Chart comprehension data:
___

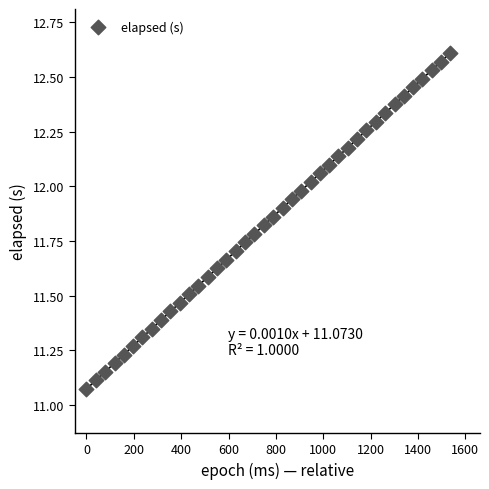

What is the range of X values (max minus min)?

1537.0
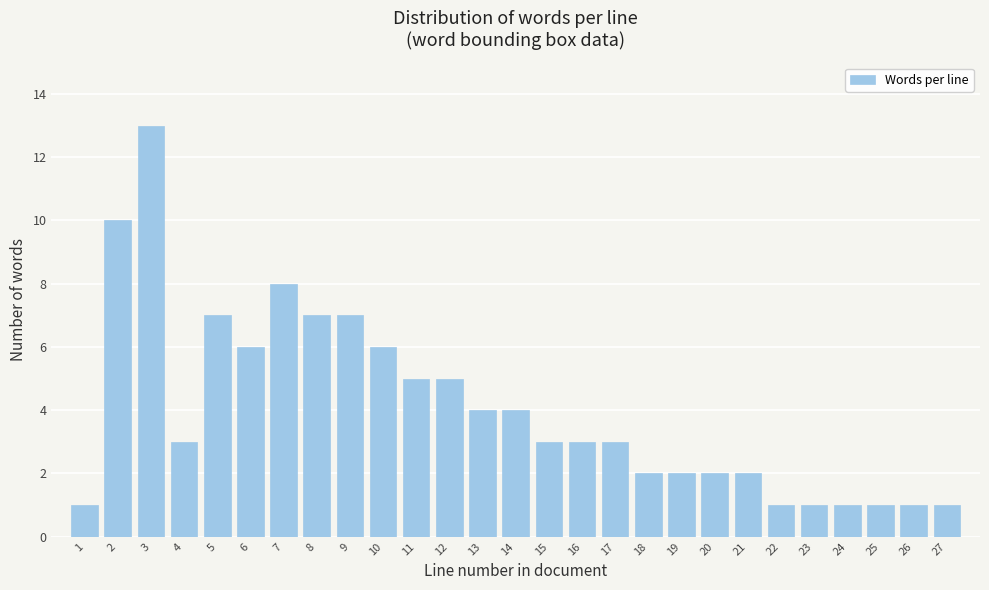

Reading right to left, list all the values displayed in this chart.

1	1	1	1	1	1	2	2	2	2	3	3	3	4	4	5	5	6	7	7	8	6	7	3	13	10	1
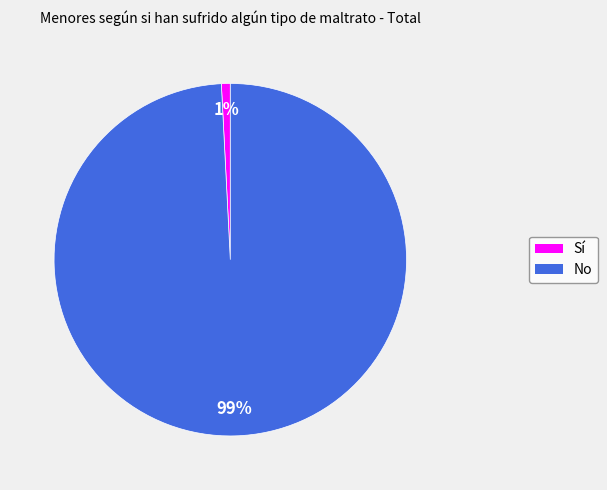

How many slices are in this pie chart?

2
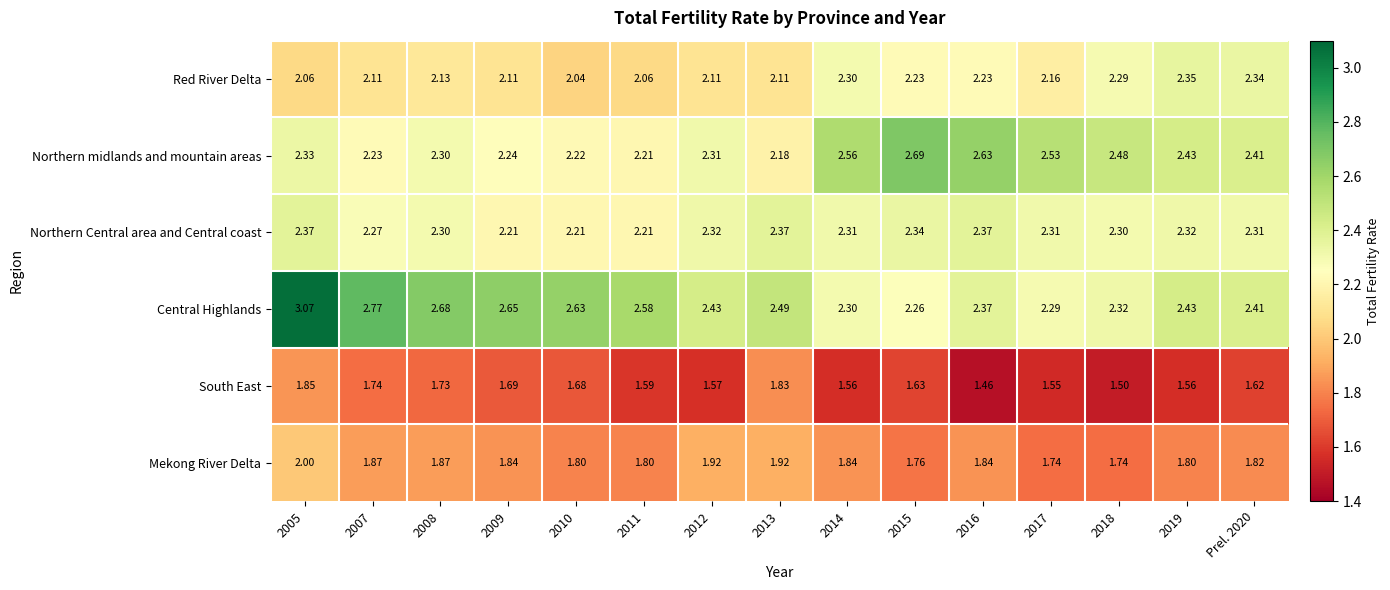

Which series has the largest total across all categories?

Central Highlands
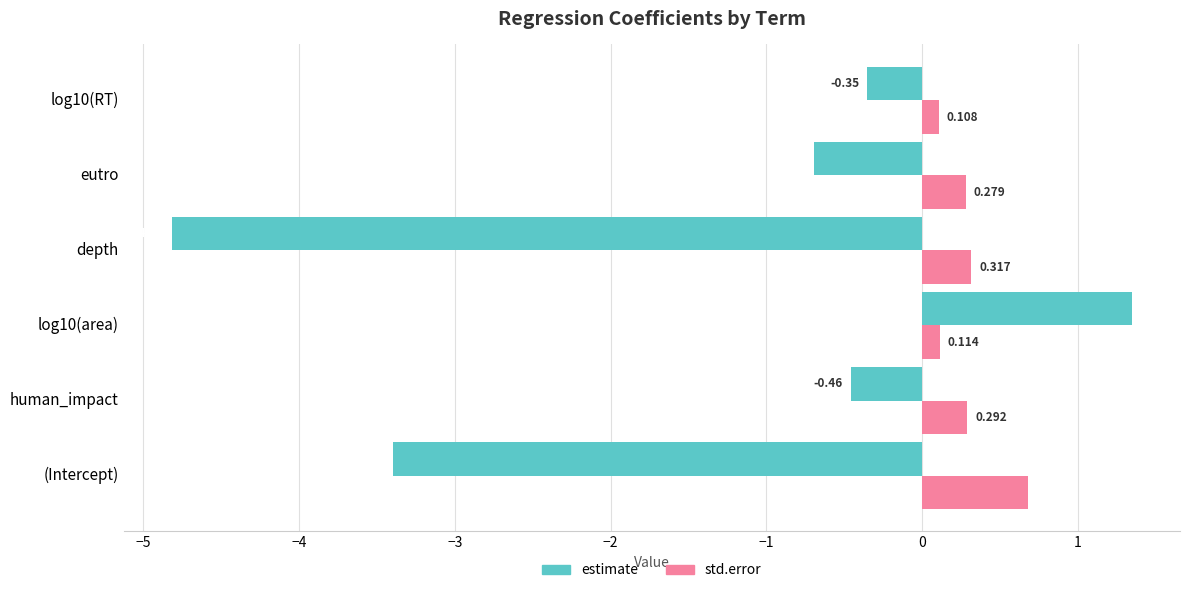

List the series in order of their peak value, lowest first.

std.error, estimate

___

YOUR GOAL
Reproduce the records word for word, from the line containing "Which series has" through the end of the records. Omit any pictures from your copy.

WORKED SOLUTION
Which series has the largest total across all categories?

Central Highlands

List the series in order of their peak value, lowest first.

std.error, estimate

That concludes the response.